Dieser Artikel war vom 1. Oktober 2004 (da gab es in Österreich noch Dialer) und verweist auf
utanet.billiteasy.com
wo aktuell die links zu TTW noch drauf sind.

In meinem Hinweis auf den IQ-Test habe ich einen link gepostet, der auf die einschlägig bekannte Seite der einschlägig bekannten Dänen verweist.
Da steht ausdrücklich UTANET. Also ist UTANET Kunde der Dänen und wie es scheint, liegt der schwarze Peter dann also bei denen (und nur indirekt bei billiteasy)

*Ist bekannt, welche österreichische Mehrwertnummer zu diesem Angebot gehört hat und ob es Beschwerden gab?* (denn utanet/Dänen-links gibts mehrere)

Ich habe bei google nach der bekannten Seite eing*69.de + utanet gesucht und dabei zwei entsprechende links und einen usenet-Beitrag vom 31.1.05 zu bill-it-easy gefunden (aber wenn ich den link einfüge, kann ich das posting nicht abschicken, daher ausnahmsweise ein langes quote) 


> >> Heute bin ich herumgesurft, und plötzlich erscheint bei Anwahl einer völlig anderen Seite  eine UTA-Seite "Bill it easy". [...] Aber die UTA hat mich offenbar dort angemeldet, ohne dass ich gefragt wurde. Soweit ich mich erinnern kann, sind wir per E-Mail von UTA informiert worden, dass wir bei diesem Dienst angemeldet wurden. Keine Ahnung, ob die das einfach so dürfen. Ich hätte es allerdings richtiger gefunden, den Dienst nur auf Wunsch des Kunden zu aktivieren.
> Ich hab das am selben Tag noch unter www.myzone.at wieder ausgeschalten. Kann man ja bei Bedarf jederzeit wieder einschalten.
> "Bei Samenstau wenden Sie sich bitte vertrauensvoll an Ihren
> Porno-Service-Provider!"
> ...


Aber daraus konnte ich noch nicht ersehen, ob es tatsächlich schon Vorfälle gibt. Der von mir gepostete link enthält eine Weiterleitung auf eine Pfuiseite der Dänen , die schon seit mindestens Juni 2001 der Firma "Tele Team Work ApS, Alleroed, DENMARK" zugeordnet ist (siehe googlecache w3scan)


----------



## Wembley (28 Februar 2005)

Diesen Usenetbeitrag kenn ich. War bis vor kurzem (also bevor Computerbetrug/Dialerschutz und PC-Welt dieses Thema aufgriffen) meines Wissens der einzige, den man im Netz finden konnte, der sich kritisch über bill-it-easy äußerte. 
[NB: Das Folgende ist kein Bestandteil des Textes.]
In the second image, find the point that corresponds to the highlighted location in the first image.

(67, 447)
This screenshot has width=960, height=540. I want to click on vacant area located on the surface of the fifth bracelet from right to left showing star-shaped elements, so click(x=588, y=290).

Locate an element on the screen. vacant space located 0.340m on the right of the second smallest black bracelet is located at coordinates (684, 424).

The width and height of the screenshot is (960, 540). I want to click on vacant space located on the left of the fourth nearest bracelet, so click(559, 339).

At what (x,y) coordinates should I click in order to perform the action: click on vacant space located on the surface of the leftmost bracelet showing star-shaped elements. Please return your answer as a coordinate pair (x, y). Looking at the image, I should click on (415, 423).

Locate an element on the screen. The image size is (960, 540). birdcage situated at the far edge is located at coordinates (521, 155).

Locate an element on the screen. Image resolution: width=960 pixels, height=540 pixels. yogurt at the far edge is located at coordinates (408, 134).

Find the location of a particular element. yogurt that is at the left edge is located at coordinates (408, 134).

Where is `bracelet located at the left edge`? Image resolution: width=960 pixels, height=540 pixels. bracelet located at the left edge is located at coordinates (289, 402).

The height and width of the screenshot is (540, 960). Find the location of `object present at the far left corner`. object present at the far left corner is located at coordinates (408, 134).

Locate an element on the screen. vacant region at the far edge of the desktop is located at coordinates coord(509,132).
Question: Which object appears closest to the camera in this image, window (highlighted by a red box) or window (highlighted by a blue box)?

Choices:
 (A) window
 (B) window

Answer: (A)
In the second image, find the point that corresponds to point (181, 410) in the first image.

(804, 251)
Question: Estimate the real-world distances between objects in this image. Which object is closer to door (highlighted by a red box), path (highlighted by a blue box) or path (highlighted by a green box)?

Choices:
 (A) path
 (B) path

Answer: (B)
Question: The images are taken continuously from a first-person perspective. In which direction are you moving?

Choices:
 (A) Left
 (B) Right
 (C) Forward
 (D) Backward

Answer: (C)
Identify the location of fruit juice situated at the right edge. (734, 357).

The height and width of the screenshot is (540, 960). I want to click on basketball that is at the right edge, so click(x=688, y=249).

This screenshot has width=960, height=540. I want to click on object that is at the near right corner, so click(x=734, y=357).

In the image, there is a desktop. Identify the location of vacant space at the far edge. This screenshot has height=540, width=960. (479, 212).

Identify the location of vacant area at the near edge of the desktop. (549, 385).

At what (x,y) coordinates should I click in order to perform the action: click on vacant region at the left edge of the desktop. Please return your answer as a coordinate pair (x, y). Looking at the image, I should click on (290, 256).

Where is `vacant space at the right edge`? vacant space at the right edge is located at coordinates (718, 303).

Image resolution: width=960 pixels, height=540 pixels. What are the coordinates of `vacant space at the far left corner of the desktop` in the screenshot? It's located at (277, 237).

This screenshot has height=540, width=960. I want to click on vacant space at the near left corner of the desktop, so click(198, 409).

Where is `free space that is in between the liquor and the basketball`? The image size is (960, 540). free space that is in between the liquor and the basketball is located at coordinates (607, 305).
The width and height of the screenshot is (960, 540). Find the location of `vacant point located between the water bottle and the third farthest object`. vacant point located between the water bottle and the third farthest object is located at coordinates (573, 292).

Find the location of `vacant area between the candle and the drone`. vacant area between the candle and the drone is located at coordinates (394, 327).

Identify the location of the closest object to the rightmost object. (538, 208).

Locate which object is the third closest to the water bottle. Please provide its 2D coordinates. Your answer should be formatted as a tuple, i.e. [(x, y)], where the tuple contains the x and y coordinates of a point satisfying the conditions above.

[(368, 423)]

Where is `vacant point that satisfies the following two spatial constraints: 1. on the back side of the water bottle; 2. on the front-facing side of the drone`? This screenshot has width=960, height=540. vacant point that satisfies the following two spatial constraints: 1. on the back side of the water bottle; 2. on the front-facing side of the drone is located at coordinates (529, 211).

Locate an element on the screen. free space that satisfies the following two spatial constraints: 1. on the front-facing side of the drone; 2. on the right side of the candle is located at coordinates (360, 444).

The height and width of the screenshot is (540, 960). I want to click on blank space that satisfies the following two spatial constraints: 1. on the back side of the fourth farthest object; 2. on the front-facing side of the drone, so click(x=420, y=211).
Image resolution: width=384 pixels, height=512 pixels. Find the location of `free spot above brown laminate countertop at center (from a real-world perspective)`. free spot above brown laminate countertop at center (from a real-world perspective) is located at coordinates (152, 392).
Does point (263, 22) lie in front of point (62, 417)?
Hmmm. Interessant. Also UTA scheint auch gewissen Personen sehr vorurteilsfrei gegenüber zu treten. Andererseits läuft besagter IQ-Test nicht über UTANET (wenn ich nichts übersehen habe), daher würde ich sagen, Montax ist auch niemand, der Leute von Haus aus vorverurteilt.

Die IQ-Test-Nummer ist (war) eine normale 0939 Nummer.

Aber du bist an jenem anderen Link interessiert, dem mit dem P****zugang. Das schaut so aus: Ist im übrigen von utanet (mit bill-it-easy Logo) zu erreichen. Bei mir erscheint natürlich dann nichts mehr von Bill-it-easy. Bei UTA-Kunden dürfte es klarerweise anders sein.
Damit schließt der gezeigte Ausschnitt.